Thyroid hormones are involved in numerous physiological processes as regulators of metabolism, regulating organ growth, and mental state. Bisphenol compounds (BPs) are recognized as chemicals that interfere with endocrine balance. Because BPs have a similar structure to thyroxine, they can compete for binding to thyroid protein and disrupt the normal physiological activity of the thyroid system. In this study, three typical bisphenol compounds were selected to explore the interaction between BPs and TTR by computer simulations and multi-spectroscopic methods.
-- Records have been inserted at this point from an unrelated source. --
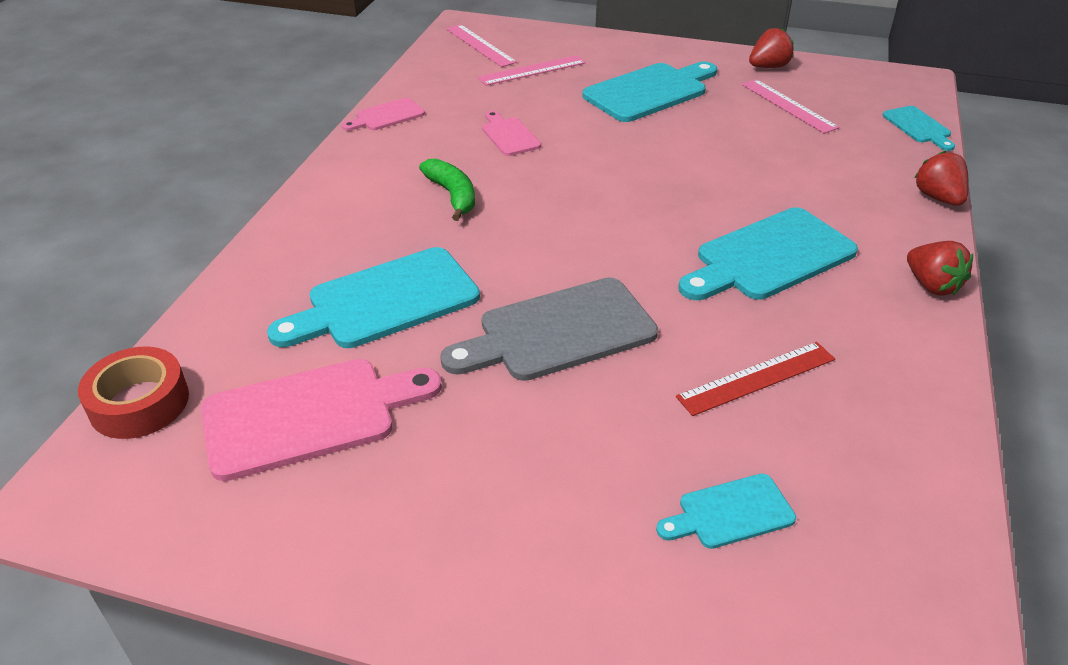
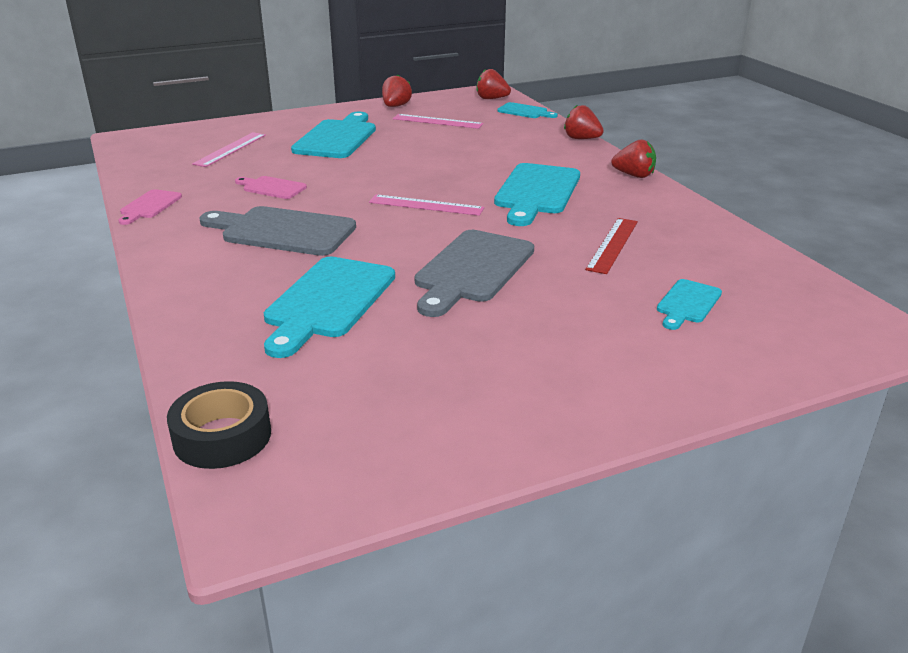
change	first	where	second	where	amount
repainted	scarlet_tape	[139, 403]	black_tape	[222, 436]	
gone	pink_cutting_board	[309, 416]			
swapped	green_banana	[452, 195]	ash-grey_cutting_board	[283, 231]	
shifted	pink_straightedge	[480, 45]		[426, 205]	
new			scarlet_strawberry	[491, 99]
The results revealed that BPs quenched the endogenous fluorescence of TTR via the combination of static quenching and non-radiative energy transfer, and the van der Waals forces and hydrogen bonding played a synergistic role in the binding process of BPs and TTR. Furthermore, the three-dimensional fluorescence spectroscopy, UV-vis spectroscopy, and Fourier transform infrared (FT-IR) spectroscopy, which were employed to determine the conformation of protein, revealed that binding of BPs with TTR could induce conformational changes in TTR. In addition, the binding sites and the residues surrounding the BPs within the TTR were determined through molecular docking and molecular dynamics simulation. Therefore, this work provides new insights into the interaction between BPs and TTR to evaluate the potential toxicity of BPs.